[[ Data for this task, beginning ]]
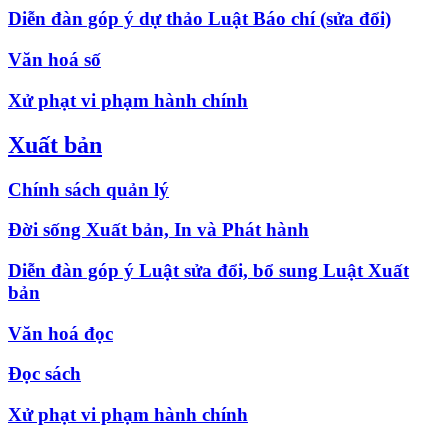
Diễn đàn góp ý dự thảo Luật Báo chí (sửa đổi)
Văn hoá số
Xử phạt vi phạm hành chính
Xuất bản
Chính sách quản lý
Đời sống Xuất bản, In và Phát hành
Diễn đàn góp ý Luật sửa đổi, bổ sung Luật Xuất
bản
Văn hoá đọc
Đọc sách
Xử phạt vi phạm hành chính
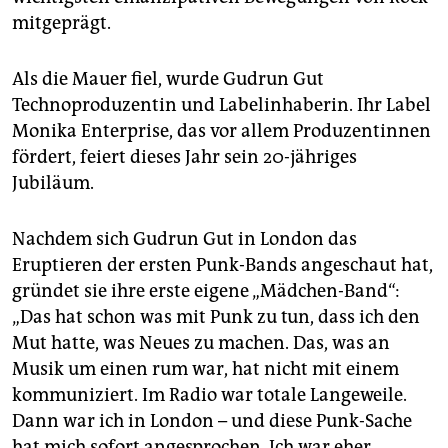
epaper login
mitgeprägt.
Als die Mauer fiel, wurde Gudrun Gut
Technoproduzentin und Labelinhaberin. Ihr Label
Monika Enterprise, das vor allem Produzentinnen
fördert, feiert dieses Jahr sein 20-jähriges
Jubiläum.
Nachdem sich Gudrun Gut in London das
Eruptieren der ersten Punk-Bands angeschaut hat,
gründet sie ihre erste eigene „Mädchen-Band“:
„Das hat schon was mit Punk zu tun, dass ich den
Mut hatte, was Neues zu machen. Das, was an
Musik um einen rum war, hat nicht mit einem
kommuniziert. Im Radio war totale Langeweile.
Dann war ich in London – und diese Punk-Sache
hat mich sofort angesprochen. Ich war eher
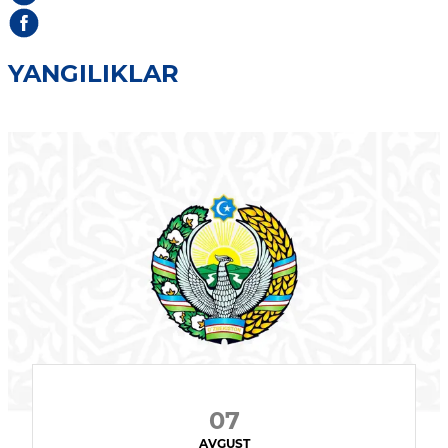
YANGILIKLAR
07
AVGUST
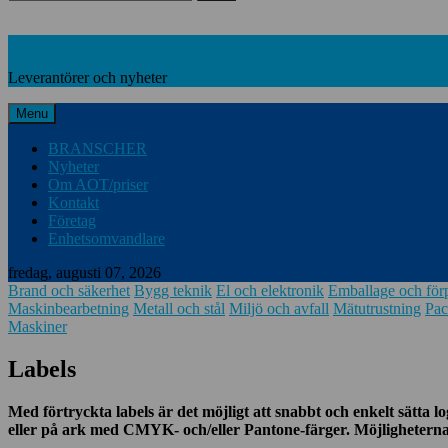
Leverantörer och nyheter
Leverantörer och nyheter
Menu
BRANSCHER
Nyheter
Om AOT/priser
Kontakt
Företag
Enhetsomvandlare
fredag, augusti 07, 2026
Brand och säkerhet
Bygg teknik
El och elektronik
Emballage och för
Maskinbearbetning
Metall och stål
Miljö och avfall
Mätutrustning
Pac
Maskiner
Labels
Med förtryckta labels är det möjligt att snabbt och enkelt sätt
eller på ark med CMYK- och/eller Pantone-färger.
Möjligheterna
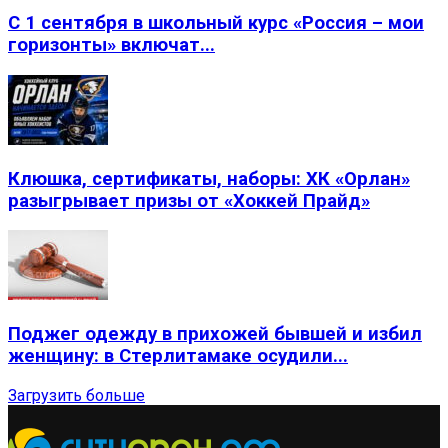
С 1 сентября в школьный курс «Россия – мои
горизонты» включат...
Клюшка, сертификаты, наборы: ХК «Орлан»
разыгрывает призы от «Хоккей Прайд»
Поджег одежду в прихожей бывшей и избил
женщину: в Стерлитамаке осудили...
Загрузить больше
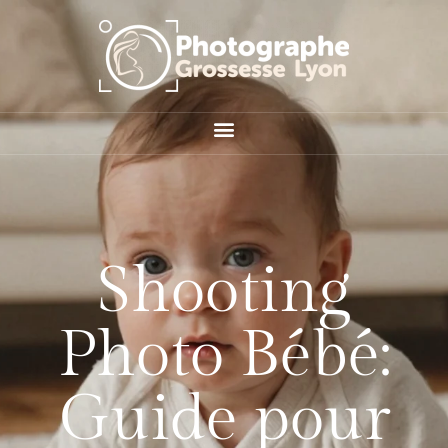
Shooting
Photo Bébé:
Guide pour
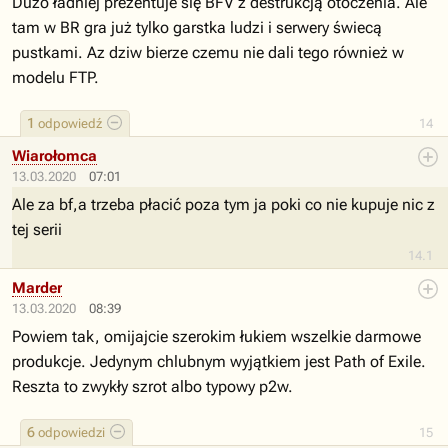
Dużo ładniej prezentuje się BFV z destrukcją otoczenia. Ale
tam w BR gra już tylko garstka ludzi i serwery świecą
pustkami. Az dziw bierze czemu nie dali tego również w
modelu FTP.
1
odpowiedź
14
Wiarołomca
13.03.2020
07:01
Ale za bf,a trzeba płacić poza tym ja poki co nie kupuje nic z
tej serii
14.1
Marder
13.03.2020
08:39
Powiem tak, omijajcie szerokim łukiem wszelkie darmowe
produkcje. Jedynym chlubnym wyjątkiem jest Path of Exile.
Reszta to zwykły szrot albo typowy p2w.
6
odpowiedzi
15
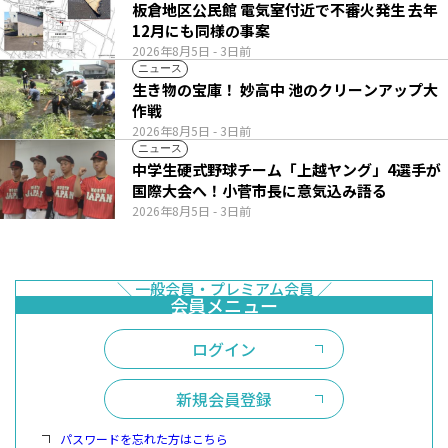
板倉地区公民館 電気室付近で不審火発生 去年
12月にも同様の事案
2026年8月5日
- 3日前
ニュース
生き物の宝庫！ 妙高中 池のクリーンアップ大
作戦
2026年8月5日
- 3日前
ニュース
中学生硬式野球チーム「上越ヤング」4選手が
国際大会へ！小菅市長に意気込み語る
2026年8月5日
- 3日前
ログイン
新規会員登録
パスワードを忘れた方はこちら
[[ Data for this task, end ]]
> To-do item
In your copy, omit the pictures and restate every line of the data word for word.

> Task result
Diễn đàn góp ý dự thảo Luật Báo chí (sửa đổi)
Văn hoá số
Xử phạt vi phạm hành chính
Xuất bản
Chính sách quản lý
Đời sống Xuất bản, In và Phát hành
Diễn đàn góp ý Luật sửa đổi, bổ sung Luật Xuất
bản
Văn hoá đọc
Đọc sách
Xử phạt vi phạm hành chính
epaper login
mitgeprägt.
Als die Mauer fiel, wurde Gudrun Gut
Technoproduzentin und Labelinhaberin. Ihr Label
Monika Enterprise, das vor allem Produzentinnen
fördert, feiert dieses Jahr sein 20-jähriges
Jubiläum.
Nachdem sich Gudrun Gut in London das
Eruptieren der ersten Punk-Bands angeschaut hat,
gründet sie ihre erste eigene „Mädchen-Band“:
„Das hat schon was mit Punk zu tun, dass ich den
Mut hatte, was Neues zu machen. Das, was an
Musik um einen rum war, hat nicht mit einem
kommuniziert. Im Radio war totale Langeweile.
Dann war ich in London – und diese Punk-Sache
hat mich sofort angesprochen. Ich war eher
YANGILIKLAR
07
AVGUST
Leverantörer och nyheter
Leverantörer och nyheter
Menu
BRANSCHER
Nyheter
Om AOT/priser
Kontakt
Företag
Enhetsomvandlare
fredag, augusti 07, 2026
Brand och säkerhet
Bygg teknik
El och elektronik
Emballage och för
Maskinbearbetning
Metall och stål
Miljö och avfall
Mätutrustning
Pac
Maskiner
Labels
Med förtryckta labels är det möjligt att snabbt och enkelt sätt
eller på ark med CMYK- och/eller Pantone-färger.
Möjligheterna
С 1 сентября в школьный курс «Россия – мои
горизонты» включат...
Клюшка, сертификаты, наборы: ХК «Орлан»
разыгрывает призы от «Хоккей Прайд»
Поджег одежду в прихожей бывшей и избил
женщину: в Стерлитамаке осудили...
Загрузить больше
Shooting
Photo Bébé:
Guide pour
Dużo ładniej prezentuje się BFV z destrukcją otoczenia. Ale
tam w BR gra już tylko garstka ludzi i serwery świecą
pustkami. Az dziw bierze czemu nie dali tego również w
modelu FTP.
1
odpowiedź
14
Wiarołomca
13.03.2020
07:01
Ale za bf,a trzeba płacić poza tym ja poki co nie kupuje nic z
tej serii
14.1
Marder
13.03.2020
08:39
Powiem tak, omijajcie szerokim łukiem wszelkie darmowe
produkcje. Jedynym chlubnym wyjątkiem jest Path of Exile.
Reszta to zwykły szrot albo typowy p2w.
6
odpowiedzi
15
板倉地区公民館 電気室付近で不審火発生 去年
12月にも同様の事案
2026年8月5日
- 3日前
ニュース
生き物の宝庫！ 妙高中 池のクリーンアップ大
作戦
2026年8月5日
- 3日前
ニュース
中学生硬式野球チーム「上越ヤング」4選手が
国際大会へ！小菅市長に意気込み語る
2026年8月5日
- 3日前
ログイン
新規会員登録
パスワードを忘れた方はこちら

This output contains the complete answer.